21 Şubat 2010 Pazar

Birikim



Öğlen vakti semte gel, semtin çeşitli yerlerine dağılmış eşi dostu görmek için bir kaç mekana uğra. Bir şeyler iç, bir şeyler tıkın sonra düş Dolmabahçe'nin ağaçlı yoluna. İte kaka kapılardan geç, maça gir. WC'ye uğradıktan sonra yerine geç. Sağındaki solundaki tanıdıklarla selamlaş. Önce maçın heyecanına kapıl, sonra oyundan dolayı sinirin bozulsun. Hakem hepten devrelerini yakmana neden olsun. Yenen golle beraber bilmem kaçıncı sigaranı yak. Gelen golle haybeden ümitlen. Olmasın gitsin, olmaz olsun zaten...

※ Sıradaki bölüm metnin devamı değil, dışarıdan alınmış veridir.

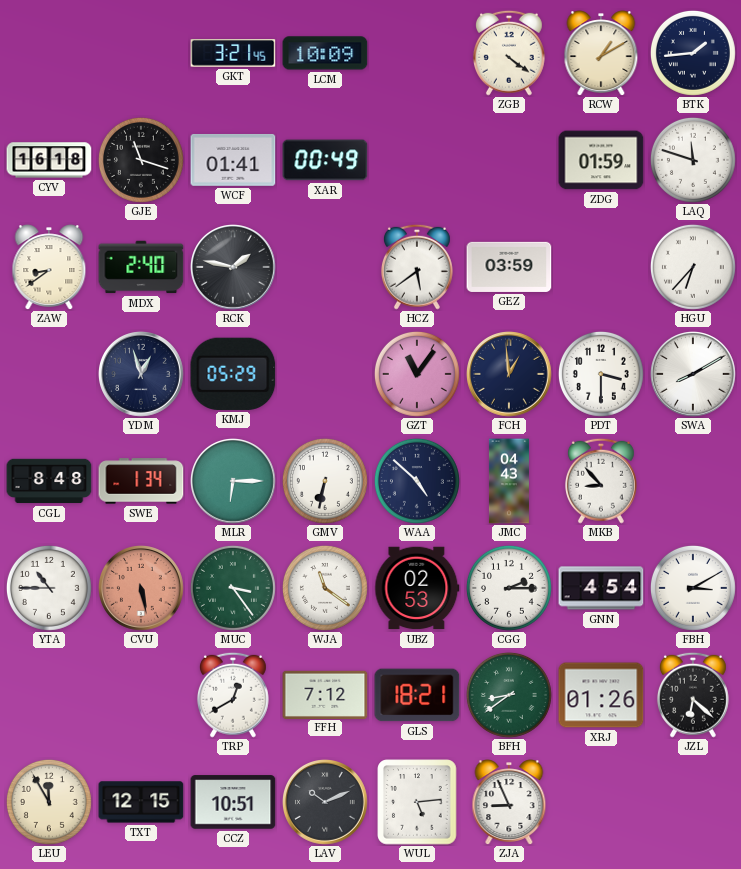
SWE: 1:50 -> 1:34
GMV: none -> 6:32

Kazanmak için bugün kim ne yaptı diye düşünüyorum, bir isim bulamıyorum. Geçen hafta İbrahim Üzülmez'in isyanı vardı 'takımda herkes kendini Messi zannediyor' diye. Haksız sayılmaz. Yine bence en çok o mücadele etti. Mustafa Denizli bedensel hastalığını atlamış olsa da farklı hastalıklarından kurtulamamış gibi duruyor hala. İleriye dönük kehanetlerde bulunuyor hep ama maça dönük tahminler yapmıyor nedense.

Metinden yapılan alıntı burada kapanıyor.